Data items
☆ ☆ ☆ ☆ ☆

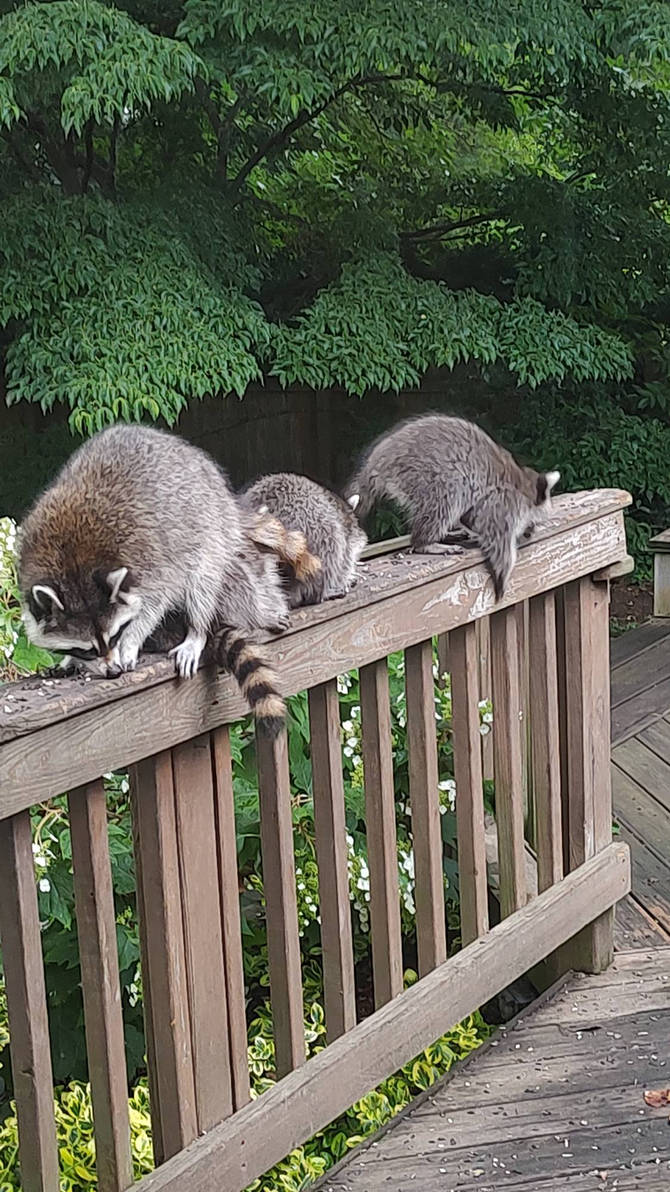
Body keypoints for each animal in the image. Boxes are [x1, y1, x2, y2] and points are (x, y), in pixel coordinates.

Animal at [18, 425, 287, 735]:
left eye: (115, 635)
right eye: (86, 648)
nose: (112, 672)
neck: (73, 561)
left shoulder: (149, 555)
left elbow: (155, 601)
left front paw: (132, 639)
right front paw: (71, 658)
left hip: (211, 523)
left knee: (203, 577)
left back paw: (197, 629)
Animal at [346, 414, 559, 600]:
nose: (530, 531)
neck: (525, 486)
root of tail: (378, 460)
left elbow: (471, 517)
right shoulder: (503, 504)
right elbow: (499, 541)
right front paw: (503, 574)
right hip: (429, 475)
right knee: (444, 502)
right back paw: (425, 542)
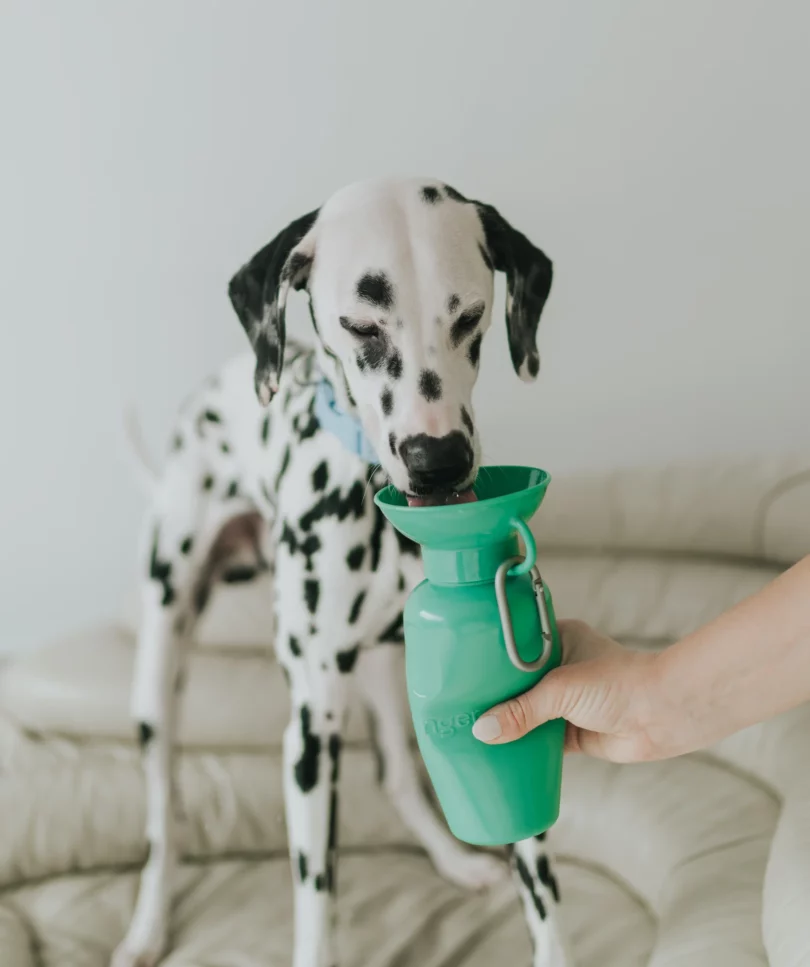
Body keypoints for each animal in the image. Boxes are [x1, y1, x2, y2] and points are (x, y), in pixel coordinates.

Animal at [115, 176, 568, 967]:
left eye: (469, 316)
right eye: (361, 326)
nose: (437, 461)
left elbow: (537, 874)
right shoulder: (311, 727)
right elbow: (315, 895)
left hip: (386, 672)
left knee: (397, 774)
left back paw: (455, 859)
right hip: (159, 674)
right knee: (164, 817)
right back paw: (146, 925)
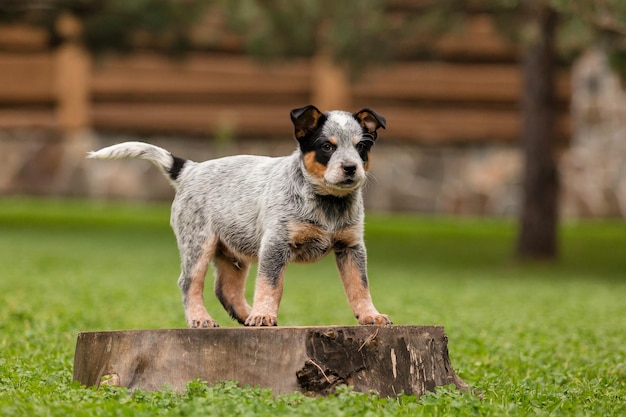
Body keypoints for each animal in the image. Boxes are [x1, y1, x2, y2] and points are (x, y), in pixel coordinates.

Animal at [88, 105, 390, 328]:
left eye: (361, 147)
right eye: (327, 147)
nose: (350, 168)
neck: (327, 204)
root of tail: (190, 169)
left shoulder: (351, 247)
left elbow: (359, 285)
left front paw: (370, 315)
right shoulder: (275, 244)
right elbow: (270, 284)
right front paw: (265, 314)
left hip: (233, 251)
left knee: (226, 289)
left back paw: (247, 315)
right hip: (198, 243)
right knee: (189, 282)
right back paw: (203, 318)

☆ ☆ ☆ ☆ ☆

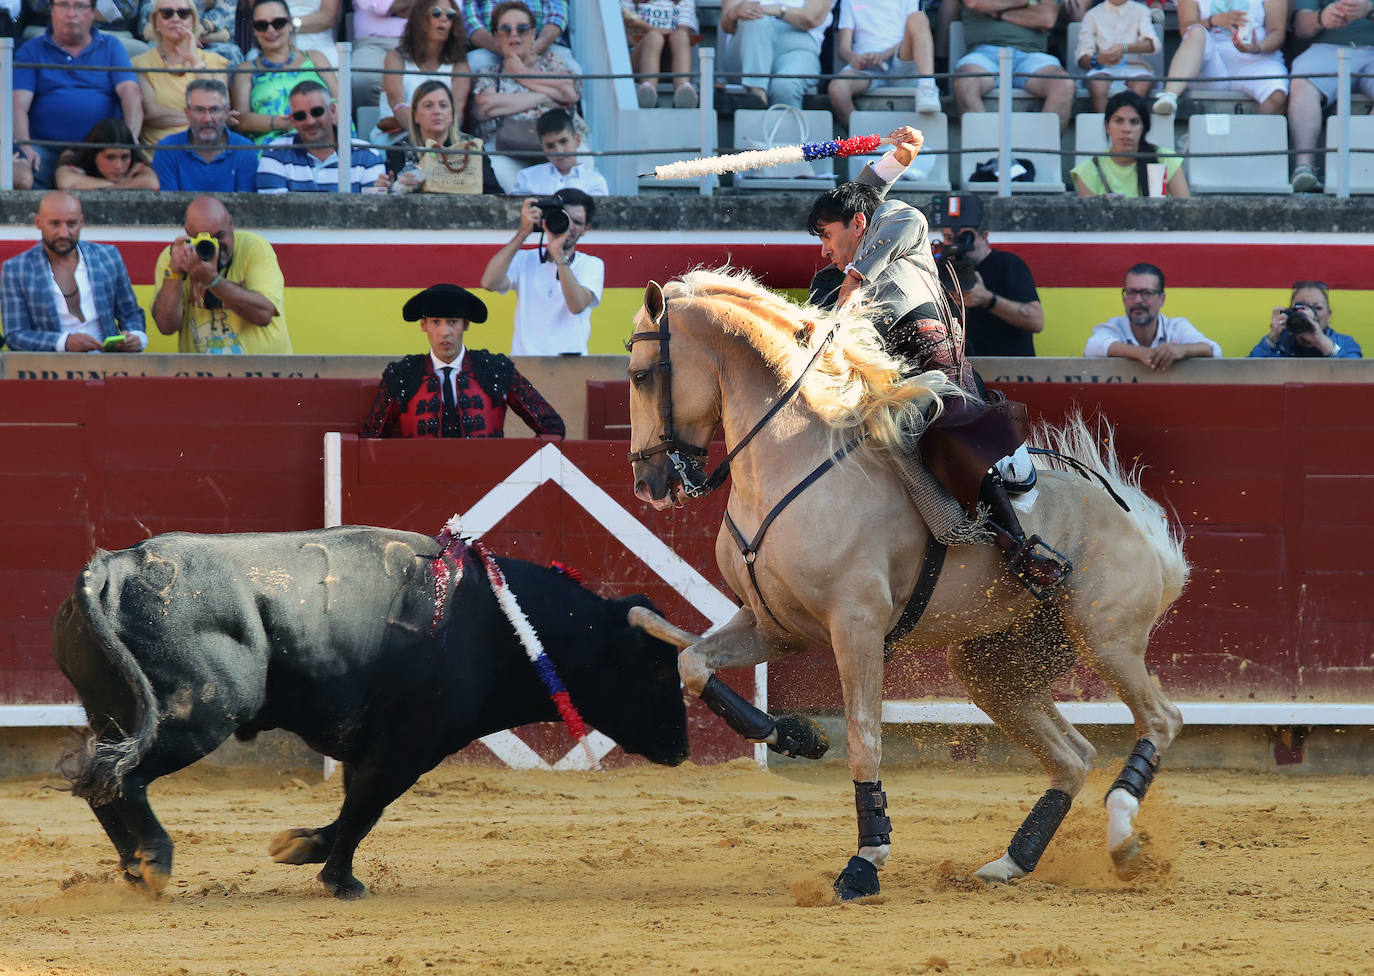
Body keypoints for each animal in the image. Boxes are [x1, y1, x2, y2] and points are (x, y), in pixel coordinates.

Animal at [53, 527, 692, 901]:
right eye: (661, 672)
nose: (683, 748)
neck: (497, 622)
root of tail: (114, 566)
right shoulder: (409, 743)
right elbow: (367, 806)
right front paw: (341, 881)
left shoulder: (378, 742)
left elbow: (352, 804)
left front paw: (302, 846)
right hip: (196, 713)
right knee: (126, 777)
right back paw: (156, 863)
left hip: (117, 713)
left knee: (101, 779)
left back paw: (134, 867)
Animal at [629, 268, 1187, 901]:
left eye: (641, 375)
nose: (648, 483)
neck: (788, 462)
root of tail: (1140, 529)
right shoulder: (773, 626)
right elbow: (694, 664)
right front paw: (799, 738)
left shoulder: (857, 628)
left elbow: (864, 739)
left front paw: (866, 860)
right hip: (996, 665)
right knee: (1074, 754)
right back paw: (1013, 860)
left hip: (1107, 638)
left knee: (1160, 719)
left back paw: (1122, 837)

☆ ☆ ☆ ☆ ☆

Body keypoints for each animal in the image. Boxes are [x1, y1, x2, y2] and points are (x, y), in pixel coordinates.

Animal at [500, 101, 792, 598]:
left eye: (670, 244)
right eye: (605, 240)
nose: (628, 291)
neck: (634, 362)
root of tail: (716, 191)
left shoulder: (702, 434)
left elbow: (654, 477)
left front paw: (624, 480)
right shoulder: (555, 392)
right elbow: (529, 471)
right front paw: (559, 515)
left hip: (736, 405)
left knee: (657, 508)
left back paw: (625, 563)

☆ ☆ ☆ ☆ ☆

Activity:
Find the line with "nose: (683, 748)" in the entries above. Retype it and each line after it, exactly, through the line with "left back paw: (1122, 837)", and stop there.

Exercise response:
nose: (683, 748)
neck: (497, 622)
root of tail: (114, 566)
right shoulder: (409, 743)
right elbow: (367, 806)
right front paw: (341, 881)
left shoulder: (378, 742)
left elbow: (352, 804)
left front paw: (302, 846)
right hip: (196, 713)
right knee: (126, 777)
right back paw: (156, 863)
left hip: (117, 713)
left knee: (101, 779)
left back paw: (134, 867)
Animal at [629, 268, 1187, 901]:
left eye: (641, 375)
nose: (648, 483)
neck: (788, 462)
root of tail: (1140, 529)
right shoulder: (773, 626)
right elbow: (694, 664)
right front paw: (799, 738)
left shoulder: (857, 628)
left elbow: (864, 739)
left front paw: (866, 860)
right hip: (996, 665)
right knee: (1074, 754)
right back paw: (1013, 860)
left hip: (1107, 638)
left knee: (1160, 719)
left back paw: (1122, 837)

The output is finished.